Sara stuffed a twenty dollar bill in his hand and got out of the cab. One last glance at her watch. Twelve minutes to go. Sara ran up the front walk toward the beat-up, old tenement. At full speed, she headed straight for 1G. Standing in front of the door, she took a deep breath. This was it. But just as Sara was about to ring the doorbell, the door flew open. An older black woman with warm eyes stared straight at her. “You’re Sara, aren’t you?”
“Yeah, how’d you—”
“Just got off the phone with your husband. He told me the whole story. That was real nice of you to come up here.” The woman stepped out of the apartment and locked the door. “I don’t mean to run, but I’ve got to get to the hospital.”

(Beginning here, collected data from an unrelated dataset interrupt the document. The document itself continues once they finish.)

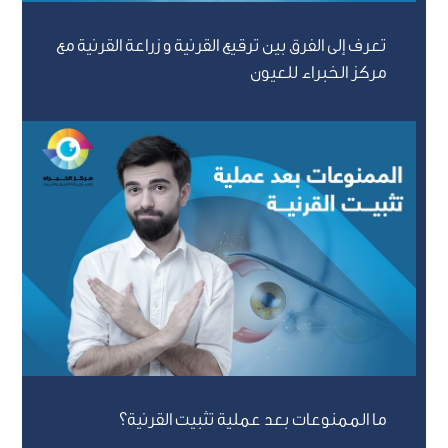
تعرف إلى الفرق بين ترقيع القرنية و زراعة القرنية مع
مركز الخبراء للعيون
ما الممنوعات بعد عملية تثبيت القرنية؟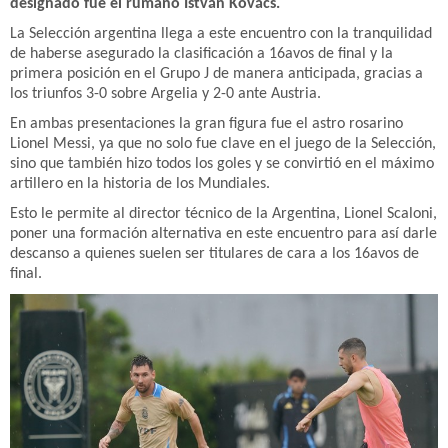
designado fue el rumano István Kovács.
La Selección argentina llega a este encuentro con la tranquilidad
de haberse asegurado la clasificación a 16avos de final y la
primera posición en el Grupo J de manera anticipada, gracias a
los triunfos 3-0 sobre Argelia y 2-0 ante Austria.
En ambas presentaciones la gran figura fue el astro rosarino
Lionel Messi, ya que no solo fue clave en el juego de la Selección,
sino que también hizo todos los goles y se convirtió en el máximo
artillero en la historia de los Mundiales.
Esto le permite al director técnico de la Argentina, Lionel Scaloni,
poner una formación alternativa en este encuentro para así darle
descanso a quienes suelen ser titulares de cara a los 16avos de
final.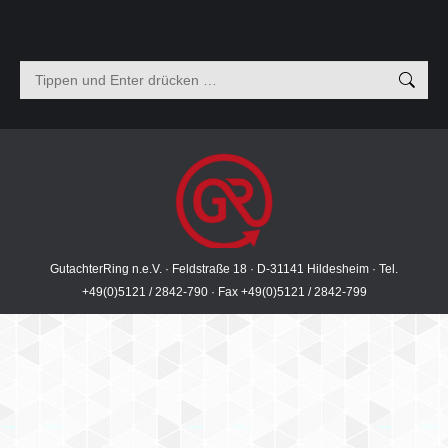
Search:
GutachterRing n.e.V. · Feldstraße 18 · D-31141 Hildesheim · Tel.
+49(0)5121 / 2842-790 · Fax +49(0)5121 / 2842-799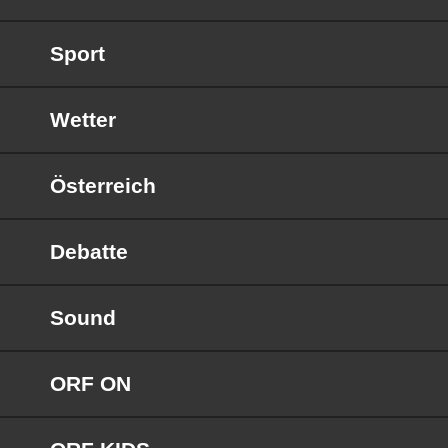
Sport
Wetter
Österreich
Debatte
Sound
ORF ON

“No, I understand,” Sara stuttered. “I’m sorry about your—”
“Ain’t nothing to be sorry about! I may’ve missed the birth, but that doesn’t mean I’m missing the baby!
“She’s not dying, girl—she’s living! Five pounds, seven ounces. Call me grandma!”
A wide smile flushed Sara’s face. “So the woman in the hospital—she’s your daughter?”
“My one and only!” The woman ran down the hallway. “They’ve had her flat on her back for the past month.”
“Tell her congratulations,” Sara said, waving goodbye.
The woman stopped and turned around. “Don’t you want to come?”
Sara’s smile went wider. “You sure?”
She grabbed Sara by the wrist and dragged her along. “Don’t give me that nonsense—you didn’t come all this way not to see this baby. Besides, we gotta think of a name. Something good, too. Something classy. Like Sara.
As they ran to the street, Sara noticed that it was starting to rain. Just like before: warm, sticky, and unexpected. The first thing she did was stick out her tongue.